Researchers have identified hundreds of high severity vulnerabilities in a healthcare product from Philips. The vendor has released software updates that address the issues.
The affected product is Philips Xper Information Management Connect, a hospital information system used in the healthcare sector primarily in the United States and Europe.
According to an advisory published by ICS-CERT on Thursday, Xper Connect versions 1.5.12 and prior running on Windows XP are affected by a total of 460 vulnerabilities, many of which could allow an attacker to compromise the system. The flaws were discovered by Mike Ahmadi of Synopsys and Billy Rios of Whitescope LLC using an automated analysis tool. Of the total number of security holes, 188 affect the outdated operating system Windows XP and 272 are specific to Xper software packages. ICS-CERT says 360 of the flaws have been rated “high severity”, while the rest have been classified as “medium severity.”

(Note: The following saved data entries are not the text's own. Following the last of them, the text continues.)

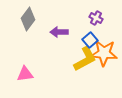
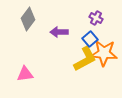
blue square: moved 1 px up
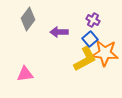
purple cross: moved 3 px left, 2 px down
orange star: moved 1 px right
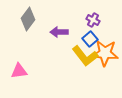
yellow L-shape: moved 3 px up; rotated 80 degrees clockwise
pink triangle: moved 6 px left, 3 px up
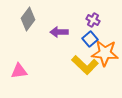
yellow L-shape: moved 9 px down; rotated 8 degrees counterclockwise
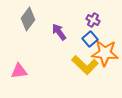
purple arrow: rotated 54 degrees clockwise
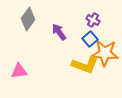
yellow L-shape: rotated 24 degrees counterclockwise
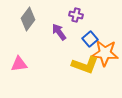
purple cross: moved 17 px left, 5 px up; rotated 16 degrees counterclockwise
pink triangle: moved 7 px up
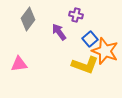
orange star: moved 2 px up; rotated 16 degrees clockwise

The issues found by researchers have been described as code injections, information exposure flaws, resource management and numeric errors, and improper restriction of operations within the bounds of a memory buffer. The vulnerabilities can be exploited remotely even by an attacker with low skill and exploits are publicly available.

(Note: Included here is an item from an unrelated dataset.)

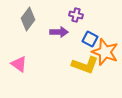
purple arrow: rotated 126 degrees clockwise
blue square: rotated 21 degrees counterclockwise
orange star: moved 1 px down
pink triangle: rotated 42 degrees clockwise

Philips has advised Xper Connect users to update their operating system to Windows 2008-R2 in order to address the Windows vulnerabilities and install Xper version 1.5 service pack 13 to resolve the product-specific issues. ICS-CERT said a third-party organization has confirmed that the software updates fix the problems.
Philips has provided the following statement:
This is not the first time Billy Rios has been credited for finding vulnerabilities in Philips’ Xper products. In 2013, the expert identified a critical heap-based buffer overflow that could have been exploited by remote attackers to execute arbitrary code with administrator privileges.